The point I’m trying to make here is the Marines absolutely have a role to play as being part of a broader rapid reaction capability in the Joint Force when crises and conflicts arise. But that this ability to act as a “911” force is not something inherently Marine. It is not something only they can do or should do, and definitely not something that they need the extensive force structure and capabilities they have now in order to do. They are just one part of a broader Joint Force all contributing elements to that response mission.
As for cutting Marine forces somehow affecting this rapid reaction capability, I would just point to the broader points of the grand strategy underpinning this series – a key one being that we would be working to better support allies and partners and allow them to more effectively defend themselves wherever possible and make it, so they only have to ask for our direct support as a last resort.
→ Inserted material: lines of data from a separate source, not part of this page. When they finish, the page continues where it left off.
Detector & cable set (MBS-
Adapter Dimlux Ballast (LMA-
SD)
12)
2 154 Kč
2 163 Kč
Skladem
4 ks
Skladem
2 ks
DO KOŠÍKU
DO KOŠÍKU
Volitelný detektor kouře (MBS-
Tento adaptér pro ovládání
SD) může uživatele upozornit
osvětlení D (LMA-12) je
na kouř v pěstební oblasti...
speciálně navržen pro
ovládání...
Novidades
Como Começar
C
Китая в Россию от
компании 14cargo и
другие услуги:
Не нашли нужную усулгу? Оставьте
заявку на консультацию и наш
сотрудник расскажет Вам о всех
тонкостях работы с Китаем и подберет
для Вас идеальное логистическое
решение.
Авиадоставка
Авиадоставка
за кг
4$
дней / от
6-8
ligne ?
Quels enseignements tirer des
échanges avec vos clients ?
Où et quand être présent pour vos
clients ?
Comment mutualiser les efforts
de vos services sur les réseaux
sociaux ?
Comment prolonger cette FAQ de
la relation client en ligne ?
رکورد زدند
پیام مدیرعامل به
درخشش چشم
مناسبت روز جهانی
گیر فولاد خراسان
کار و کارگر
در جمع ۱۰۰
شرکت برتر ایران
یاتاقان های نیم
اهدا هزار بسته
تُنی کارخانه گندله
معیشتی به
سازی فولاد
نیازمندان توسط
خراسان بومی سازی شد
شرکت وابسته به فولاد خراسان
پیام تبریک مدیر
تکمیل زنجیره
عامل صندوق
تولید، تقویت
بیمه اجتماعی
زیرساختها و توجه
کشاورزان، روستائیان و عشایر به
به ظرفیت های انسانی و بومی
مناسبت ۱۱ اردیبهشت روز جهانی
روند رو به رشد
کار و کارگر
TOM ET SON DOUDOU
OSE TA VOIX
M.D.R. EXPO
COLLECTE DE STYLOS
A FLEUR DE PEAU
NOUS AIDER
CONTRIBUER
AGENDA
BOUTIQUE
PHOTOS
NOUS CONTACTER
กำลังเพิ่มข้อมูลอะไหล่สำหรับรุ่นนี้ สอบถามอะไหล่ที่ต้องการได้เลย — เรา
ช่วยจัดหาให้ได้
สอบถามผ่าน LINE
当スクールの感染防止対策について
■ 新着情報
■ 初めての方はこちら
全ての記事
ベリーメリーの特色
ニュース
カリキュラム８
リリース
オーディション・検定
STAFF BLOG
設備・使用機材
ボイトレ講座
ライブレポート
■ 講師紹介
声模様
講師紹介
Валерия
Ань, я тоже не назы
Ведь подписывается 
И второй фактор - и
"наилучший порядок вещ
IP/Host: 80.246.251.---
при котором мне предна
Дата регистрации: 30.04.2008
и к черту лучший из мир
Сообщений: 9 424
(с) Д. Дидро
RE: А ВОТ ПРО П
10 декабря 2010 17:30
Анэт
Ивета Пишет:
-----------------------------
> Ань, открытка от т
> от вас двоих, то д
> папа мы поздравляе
If we are carrying out the grand strategy I’m envisioning holistically, then hopefully they’ll be fewer crises and conflicts overall, meaning we’ll need fewer forces on hand to constantly respond to “911” calls worldwide if and when our help is requested. This really drives home that the choices we make in regards to defense need to be in service of a larger vision and not just disjointed and isolated decisions made based on short-sighted policy prerogatives.
Something Something “Hoo Rah”
I’ve gone on for a long time in this essay, so I’m gonna try and be short and sweet with this conclusion.
I know that people are going to be particularly sore at me for this one – even some folks who are on the Left with me. Something about the Marines stirs up a fire in the bellies of certain people no matter what. It arouses a certain dander when people talk about whittling it down or changing it. I think it’s an enduring sign of how effective their political wrangling and propaganda have been over the decades.
The fact of the matter is, when you cut through those politics and focus in on the traditional purpose of a Marine Corps (modified for the 21st century’s challenges), you can cut out a lot of redundant or outright useless force structure to craft a Marine Corps that is much smaller but more effective in an outsized way in contributing to an overall Joint Force by taking on more specialized roles.
At the end of the day, there’s no need for the Marines Corps to be a second land Army – or, arguably, a second Joint Force within the Joint Force. Most of the roles and capabilities they’ve acquired for themselves have been through political maneuvering and are largely redundant. What results is a Marines Corps that says it can do it all, but really only creates the illusion it can do it all while becoming a mediocre Jack of All Trades, Master of None.
Naval infantry definitely have a place in modern warfare (if that weren’t the case, China wouldn’t be growing theirs exponentially). But you could cut the Marines total end strength by a third and we’d still have the largest Marine Corps in the world by far. Don’t worry Jarheads, you’ll still have a place in war in the future, but you’ll just have to do it differently (and hopefully will be doing it for reasons that are more altruistic and not reverting to your imperialistic past).
That’s it for this one. If you think I’ve been too harsh on the Marines, just wait until I get to special operators – you ain’t seen nothing yet my friends, believe me. In the meantime, our next installment in this series will be on the Air Force. For now, hope you all stay safe out there. Peace.